Ecco la vulnerabilità di Windows usata insieme con quella di Chrome in un recente attacco

Trapelano oggi i dettagli sulla lacuna di sicurezza, adesso risolta, che ha permesso a un gruppo di criminali informatici di eseguire codice nocivo sui sistemi Windows di alcuni utenti. Il bug è stato usato insieme con una falla insita in Chrome e corretta a novembre.

All'inizio di novembre vi abbiamo parlato di una vulnerabilità insita nella versione stabile di Google Chrome che è stata sfruttata per sferrare attacchi mirati: Chrome da aggiornare subito: vulnerabilità sfruttabili per eseguire codice dannoso.
Semplicemente invitando le vittime a visitare una pagina web malevola, un gruppo di criminali informatici è riuscito a eseguire codice arbitrario sui sistemi client degli utenti. Un attacco a distanza in grande stile che ha fatto grande scalpore: in primis perché si tratta di un'aggressione mirata, ben orchestrata da soggetti motivati a bersagliare una ristretta cerchia di individui e per secondo perché sono state usate lacune di sicurezza fino ad allora del tutto sconosciute (a conferma delle risorse economiche a disposizione degli aggressori).

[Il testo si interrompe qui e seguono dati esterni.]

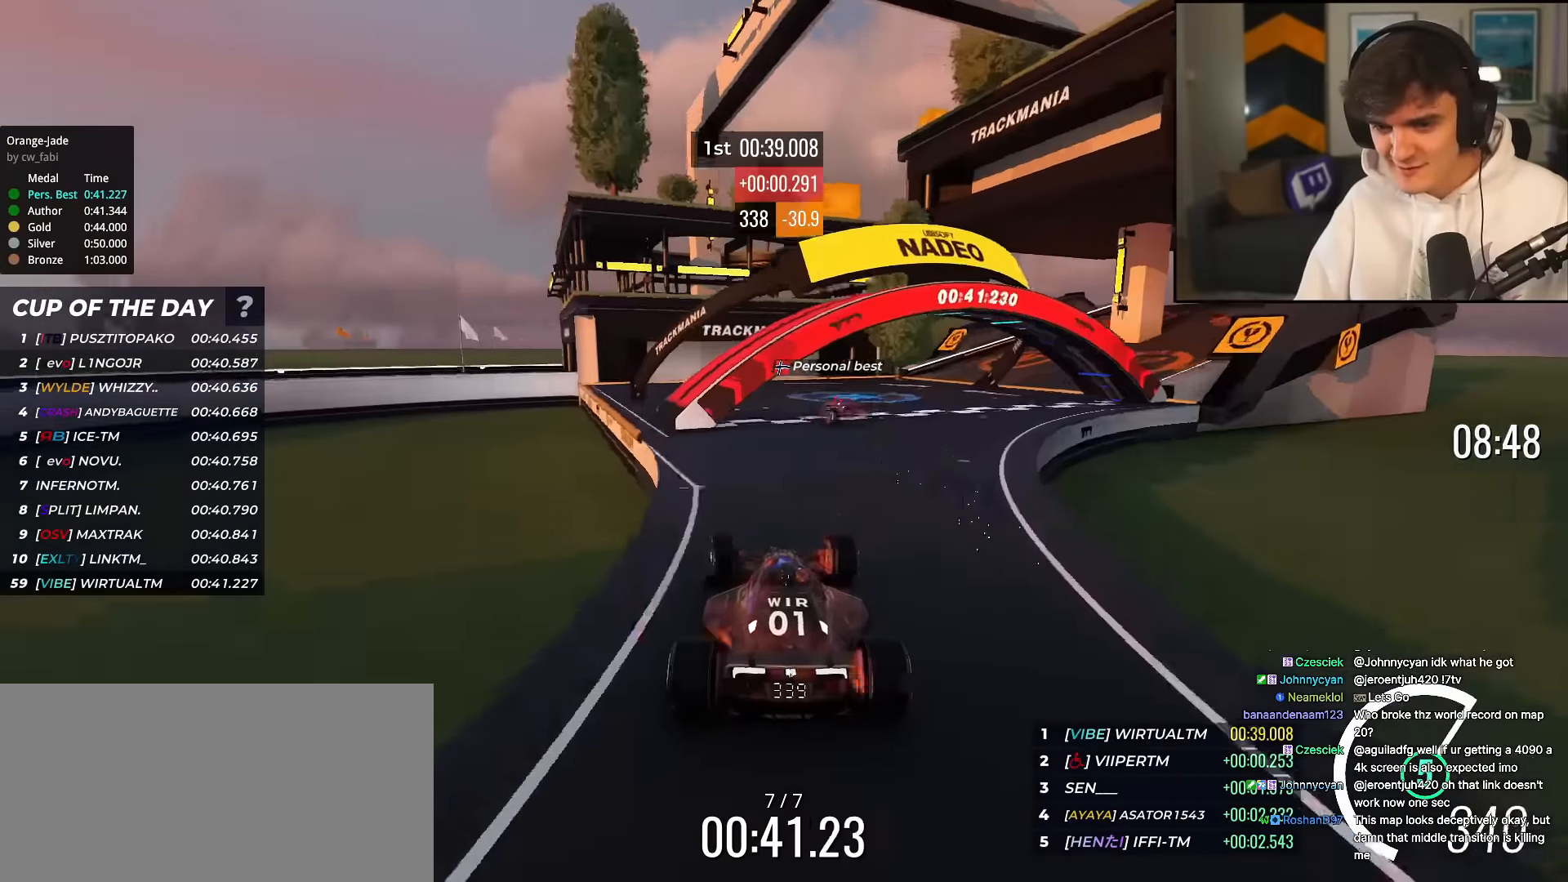
{"keys": [], "events": [[233, "left", "up"], [317, "up", "up"]]}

L'operazione, che è stata battezzata WizardOpium, è consistita nell'attacco verso un sito di news coreano con l'aggiunta, nelle sue pagine web, di una sola tag che faceva riferimento a codice JavaScript esterno. Tale codice JavaScript ha permesso di far leva sulla vulnerabilità di Chrome e provocare il download di codice nocivo sulle macchine degli utenti.

Chrome è stato utilizzato come "testa di ponte" per sferrare l'aggressione ma oggi ermergono ulteriori dettagli: la lacuna di sicurezza di Windows contraddistinta dall'identificativo CVE-2019-1458, che ISC indica come "già nota" e "già sfruttata" (vedere quest'analisi), è stata poi adoperata per eseguire codice nocivo, con i privilegi più ampi, sui sistemi degli utenti.

Mentre la lacuna di Chrome è stata immediatamente aggiornata a inizio novembre con il rilascio della versione 78.0.3904.87, le patch per Windows vengono rilasciate solamente oggi.


Ennesima dimostrazione di come sia importante aggiornare tempestivamente il browser web (vedere Aggiornamento Chrome: perché effettuarlo e cosa significano le icone) e controllare la natura delle falle di sicurezza corrette ogni mese da Microsoft (vedere Windows Update: come gestire gli aggiornamenti).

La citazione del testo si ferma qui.